• Directions
From the line that contains "Samenzwering" to the final line of the entries below, write out every line exactly as it appears, and nothing else.

++++ Information supplied ++++

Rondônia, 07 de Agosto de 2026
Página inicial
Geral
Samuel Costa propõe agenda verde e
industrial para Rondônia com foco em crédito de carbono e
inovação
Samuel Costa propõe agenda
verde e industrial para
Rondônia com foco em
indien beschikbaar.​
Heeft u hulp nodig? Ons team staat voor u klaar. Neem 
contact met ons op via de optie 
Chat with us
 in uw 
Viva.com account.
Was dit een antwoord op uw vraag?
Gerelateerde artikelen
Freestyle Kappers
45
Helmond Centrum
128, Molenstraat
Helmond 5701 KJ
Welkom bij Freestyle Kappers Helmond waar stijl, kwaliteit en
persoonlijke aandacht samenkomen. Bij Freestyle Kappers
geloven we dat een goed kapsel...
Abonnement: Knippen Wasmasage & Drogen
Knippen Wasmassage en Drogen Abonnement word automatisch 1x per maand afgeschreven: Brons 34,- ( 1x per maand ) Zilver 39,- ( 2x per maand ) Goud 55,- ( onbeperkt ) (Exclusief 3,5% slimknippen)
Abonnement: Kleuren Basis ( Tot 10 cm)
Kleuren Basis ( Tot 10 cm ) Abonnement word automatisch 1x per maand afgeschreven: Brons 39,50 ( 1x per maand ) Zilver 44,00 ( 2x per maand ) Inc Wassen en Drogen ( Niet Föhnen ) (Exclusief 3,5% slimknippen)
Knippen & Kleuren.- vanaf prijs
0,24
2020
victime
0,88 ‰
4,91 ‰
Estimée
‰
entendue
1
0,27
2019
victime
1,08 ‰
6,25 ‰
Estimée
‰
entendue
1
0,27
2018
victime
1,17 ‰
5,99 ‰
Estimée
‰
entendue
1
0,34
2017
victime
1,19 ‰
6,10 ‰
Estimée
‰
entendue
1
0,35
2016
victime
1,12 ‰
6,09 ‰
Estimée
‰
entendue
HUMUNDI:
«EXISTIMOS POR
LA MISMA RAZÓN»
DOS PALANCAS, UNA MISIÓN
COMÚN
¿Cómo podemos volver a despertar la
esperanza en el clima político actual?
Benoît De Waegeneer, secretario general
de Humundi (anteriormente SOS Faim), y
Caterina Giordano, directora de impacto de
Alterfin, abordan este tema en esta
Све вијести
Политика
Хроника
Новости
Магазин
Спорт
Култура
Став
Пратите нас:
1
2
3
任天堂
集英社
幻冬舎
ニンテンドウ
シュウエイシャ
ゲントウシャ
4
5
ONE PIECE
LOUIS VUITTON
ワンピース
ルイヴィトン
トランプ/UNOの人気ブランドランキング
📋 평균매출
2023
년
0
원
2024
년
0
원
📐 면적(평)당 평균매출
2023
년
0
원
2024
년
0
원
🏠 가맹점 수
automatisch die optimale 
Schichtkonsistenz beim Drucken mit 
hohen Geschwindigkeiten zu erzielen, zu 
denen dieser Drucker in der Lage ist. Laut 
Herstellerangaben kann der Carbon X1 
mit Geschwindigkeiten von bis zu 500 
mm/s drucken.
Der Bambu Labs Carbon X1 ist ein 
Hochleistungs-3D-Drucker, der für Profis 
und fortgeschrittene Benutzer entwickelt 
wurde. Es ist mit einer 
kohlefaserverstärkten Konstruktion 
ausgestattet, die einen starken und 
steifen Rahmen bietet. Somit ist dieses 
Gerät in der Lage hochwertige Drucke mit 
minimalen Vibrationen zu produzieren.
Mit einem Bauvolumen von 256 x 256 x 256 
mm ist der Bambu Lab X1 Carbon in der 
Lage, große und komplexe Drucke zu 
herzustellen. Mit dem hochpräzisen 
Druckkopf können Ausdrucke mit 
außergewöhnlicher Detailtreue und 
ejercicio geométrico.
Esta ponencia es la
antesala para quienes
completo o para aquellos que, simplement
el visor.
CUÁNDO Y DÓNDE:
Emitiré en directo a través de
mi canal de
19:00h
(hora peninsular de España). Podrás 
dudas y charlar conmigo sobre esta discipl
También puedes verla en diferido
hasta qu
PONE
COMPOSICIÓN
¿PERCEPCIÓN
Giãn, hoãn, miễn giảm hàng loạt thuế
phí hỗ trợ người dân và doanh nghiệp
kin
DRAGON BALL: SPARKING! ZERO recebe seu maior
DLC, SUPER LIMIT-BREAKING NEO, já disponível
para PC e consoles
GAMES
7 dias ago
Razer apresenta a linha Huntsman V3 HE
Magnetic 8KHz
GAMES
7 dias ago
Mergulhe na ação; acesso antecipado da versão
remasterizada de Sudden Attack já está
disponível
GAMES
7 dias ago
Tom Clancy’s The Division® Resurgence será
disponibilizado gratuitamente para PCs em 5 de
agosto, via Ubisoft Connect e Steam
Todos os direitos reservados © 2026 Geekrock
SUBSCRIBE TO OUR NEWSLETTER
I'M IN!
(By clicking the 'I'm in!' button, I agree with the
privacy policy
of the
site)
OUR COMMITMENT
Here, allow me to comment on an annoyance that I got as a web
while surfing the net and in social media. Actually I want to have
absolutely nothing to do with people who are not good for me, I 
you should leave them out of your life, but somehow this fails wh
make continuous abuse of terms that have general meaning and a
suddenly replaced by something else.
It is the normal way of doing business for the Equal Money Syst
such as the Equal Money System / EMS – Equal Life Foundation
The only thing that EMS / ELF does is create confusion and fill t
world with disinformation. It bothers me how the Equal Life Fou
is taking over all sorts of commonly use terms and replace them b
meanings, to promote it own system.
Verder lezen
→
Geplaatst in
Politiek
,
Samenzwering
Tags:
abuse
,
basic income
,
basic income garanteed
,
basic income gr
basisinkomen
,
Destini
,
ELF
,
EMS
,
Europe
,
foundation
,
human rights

++++

• Response for this exercise
Samenzwering
Tags:
abuse
,
basic income
,
basic income garanteed
,
basic income gr
basisinkomen
,
Destini
,
ELF
,
EMS
,
Europe
,
foundation
,
human rights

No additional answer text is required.